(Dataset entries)

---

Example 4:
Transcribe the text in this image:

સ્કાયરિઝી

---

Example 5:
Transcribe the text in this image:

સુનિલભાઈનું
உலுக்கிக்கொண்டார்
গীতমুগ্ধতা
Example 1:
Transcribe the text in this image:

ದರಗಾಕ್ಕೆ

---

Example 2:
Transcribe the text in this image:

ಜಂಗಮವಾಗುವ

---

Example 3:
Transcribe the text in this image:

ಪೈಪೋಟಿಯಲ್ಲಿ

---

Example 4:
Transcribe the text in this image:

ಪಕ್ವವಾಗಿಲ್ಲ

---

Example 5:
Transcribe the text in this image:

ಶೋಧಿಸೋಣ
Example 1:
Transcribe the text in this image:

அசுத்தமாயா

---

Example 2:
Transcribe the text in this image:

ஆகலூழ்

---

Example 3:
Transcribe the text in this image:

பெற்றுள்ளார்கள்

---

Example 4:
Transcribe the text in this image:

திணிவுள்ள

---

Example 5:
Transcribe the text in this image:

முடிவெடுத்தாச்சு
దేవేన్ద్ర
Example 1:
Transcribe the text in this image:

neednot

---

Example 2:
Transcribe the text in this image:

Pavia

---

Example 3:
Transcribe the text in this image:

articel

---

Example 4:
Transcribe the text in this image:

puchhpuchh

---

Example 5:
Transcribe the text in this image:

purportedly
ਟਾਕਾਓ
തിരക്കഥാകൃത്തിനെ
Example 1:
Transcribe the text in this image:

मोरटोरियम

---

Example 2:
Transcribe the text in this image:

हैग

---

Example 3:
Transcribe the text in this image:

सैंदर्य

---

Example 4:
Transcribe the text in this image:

PROBLEM
Retype the records above exactly.

FINISHED TASK
---

Example 4:
Transcribe the text in this image:

સ્કાયરિઝી

---

Example 5:
Transcribe the text in this image:

સુનિલભાઈનું
உலுக்கிக்கொண்டார்
গীতমুগ্ধতা
Example 1:
Transcribe the text in this image:

ದರಗಾಕ್ಕೆ

---

Example 2:
Transcribe the text in this image:

ಜಂಗಮವಾಗುವ

---

Example 3:
Transcribe the text in this image:

ಪೈಪೋಟಿಯಲ್ಲಿ

---

Example 4:
Transcribe the text in this image:

ಪಕ್ವವಾಗಿಲ್ಲ

---

Example 5:
Transcribe the text in this image:

ಶೋಧಿಸೋಣ
Example 1:
Transcribe the text in this image:

அசுத்தமாயா

---

Example 2:
Transcribe the text in this image:

ஆகலூழ்

---

Example 3:
Transcribe the text in this image:

பெற்றுள்ளார்கள்

---

Example 4:
Transcribe the text in this image:

திணிவுள்ள

---

Example 5:
Transcribe the text in this image:

முடிவெடுத்தாச்சு
దేవేన్ద్ర
Example 1:
Transcribe the text in this image:

neednot

---

Example 2:
Transcribe the text in this image:

Pavia

---

Example 3:
Transcribe the text in this image:

articel

---

Example 4:
Transcribe the text in this image:

puchhpuchh

---

Example 5:
Transcribe the text in this image:

purportedly
ਟਾਕਾਓ
തിരക്കഥാകൃത്തിനെ
Example 1:
Transcribe the text in this image:

मोरटोरियम

---

Example 2:
Transcribe the text in this image:

हैग

---

Example 3:
Transcribe the text in this image:

सैंदर्य

---

Example 4:
Transcribe the text in this image:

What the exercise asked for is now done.